The act of possession also had a strong symbolic charge. By planting the cross, Oñate was not only claiming the physical space, but also its incorporation into the Christian universe. The territory was interpreted as a space to be Christianized, therefore, “empty” in spiritual terms, although not in human terms. This type of narrative allowed denying the sovereignty of the native peoples while legitimizing military entry and evangelization.
However, not all the companions shared Oñate’s enthusiasm. Tensions within the group, climatic conditions and the resistance of some indigenous peoples soon made it evident that the venture would not be as prosperous as expected. The takeover was only the beginning of a long and conflictive settlement stage, in which violence, uprooting and disillusionment marked the experience of both the peninsular actors and the local populations.

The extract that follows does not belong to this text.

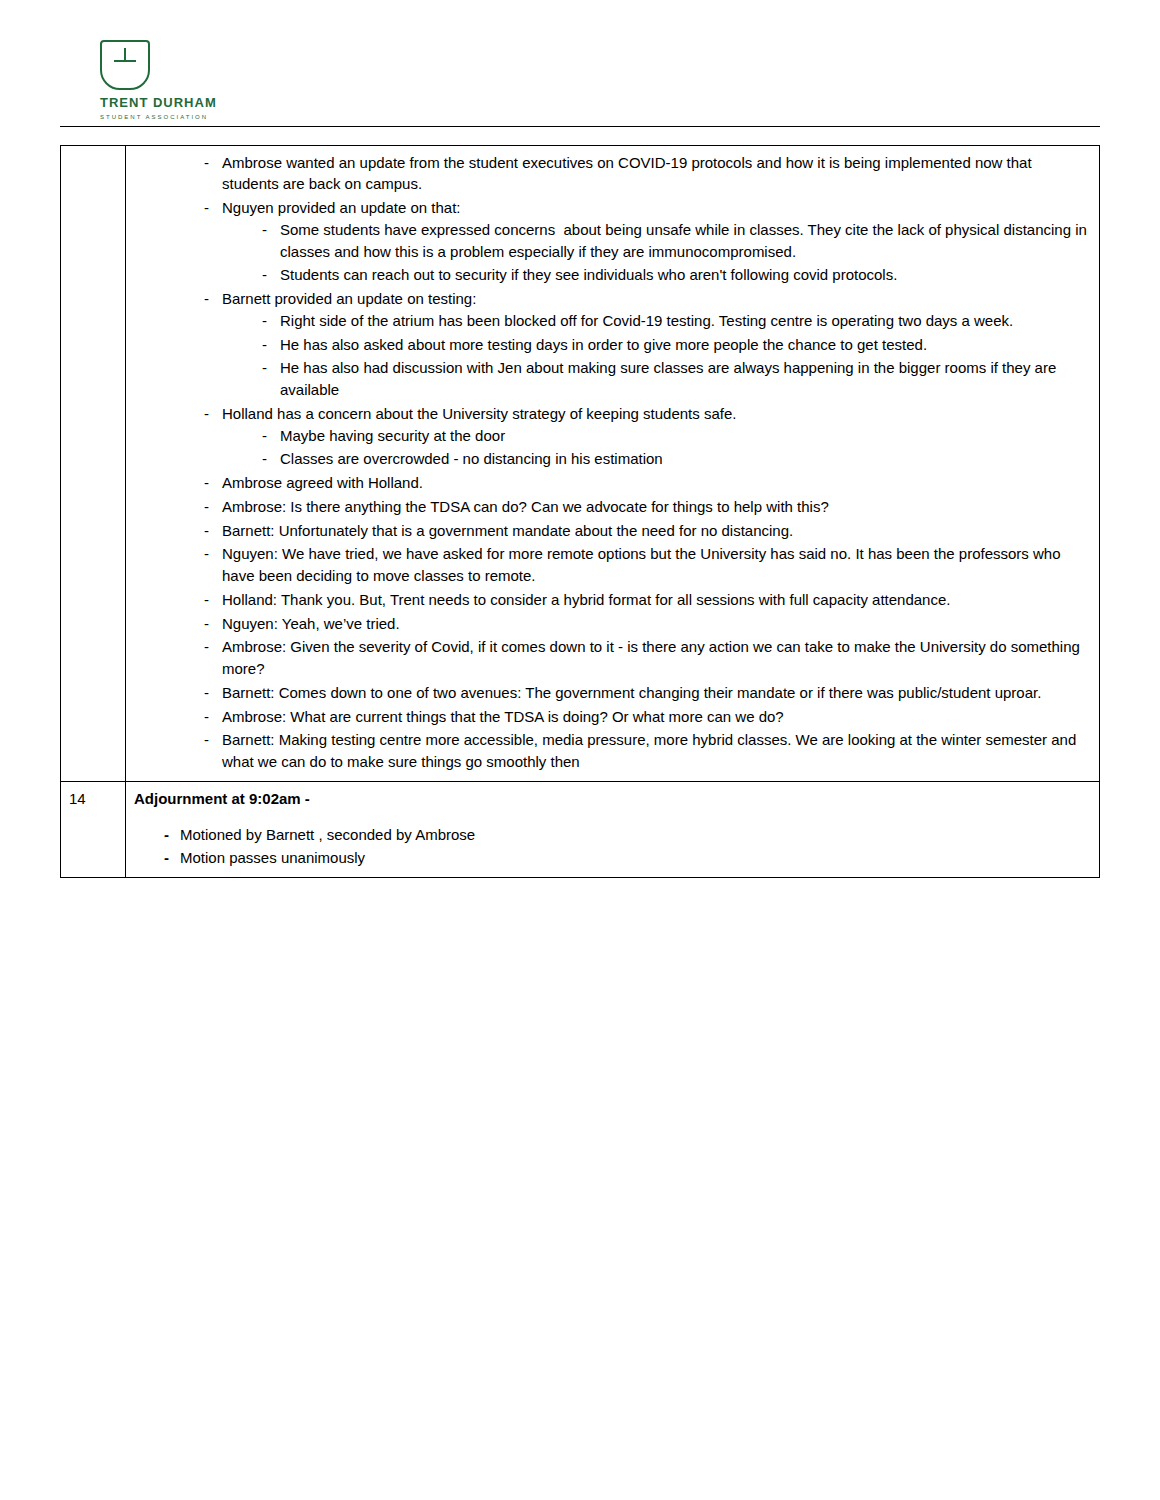TRENT DURHAM
STUDENT ASSOCIATION
| | Ambrose wanted an update from the student executives on COVID-19 protocols and how it is being implemented now that students are back on campus. Nguyen provided an update on that: Some students have expressed concerns about being unsafe while in classes. They cite the lack of physical distancing in classes and how this is a problem especially if they are immunocompromised. Students can reach out to security if they see individuals who aren't following covid protocols. Barnett provided an update on testing: Right side of the atrium has been blocked off for Covid-19 testing. Testing centre is operating two days a week. He has also asked about more testing days in order to give more people the chance to get tested. He has also had discussion with Jen about making sure classes are always happening in the bigger rooms if they are available Holland has a concern about the University strategy of keeping students safe. Maybe having security at the door Classes are overcrowded - no distancing in his estimation Ambrose agreed with Holland. Ambrose: Is there anything the TDSA can do? Can we advocate for things to help with this? Barnett: Unfortunately that is a government mandate about the need for no distancing. Nguyen: We have tried, we have asked for more remote options but the University has said no. It has been the professors who have been deciding to move classes to remote. Holland: Thank you. But, Trent needs to consider a hybrid format for all sessions with full capacity attendance. Nguyen: Yeah, we’ve tried. Ambrose: Given the severity of Covid, if it comes down to it - is there any action we can take to make the University do something more? Barnett: Comes down to one of two avenues: The government changing their mandate or if there was public/student uproar. Ambrose: What are current things that the TDSA is doing? Or what more can we do? Barnett: Making testing centre more accessible, media pressure, more hybrid classes. We are looking at the winter semester and what we can do to make sure things go smoothly then |
| 14 | Adjournment at 9:02am - Motioned by Barnett , seconded by Ambrose Motion passes unanimously |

Conclusion: between imperial legality and silenced memory
The taking of possession in New Spain cannot be understood only as a legal act, but as a symbolic tool of domination. Through these rituals, the Catholic monarchy inscribed its power in territories inhabited by peoples with their own identities, deliberately ignoring their sovereignty, their culture and their spiritual ties to the land.
Although some friars, especially in regions such as the central highlands, came to document, preserve and even admire certain aspects of the indigenous world – such as languages, codices or artistic practices – this did not imply a political recognition of indigenous power over their territory. These elements were often reinterpreted from a Christian logic and used as evangelization tools.
The case of Oñate reveals the limits of viceregal expansion in regions where the logic of symbolic domination clashed with human, geographic and cultural realities. Not only because of its ritualism, but also because of what this act left aside: the deep history of the indigenous peoples of northern Mesoamerica, their forms of organization, their spirituality and their right to self-determination.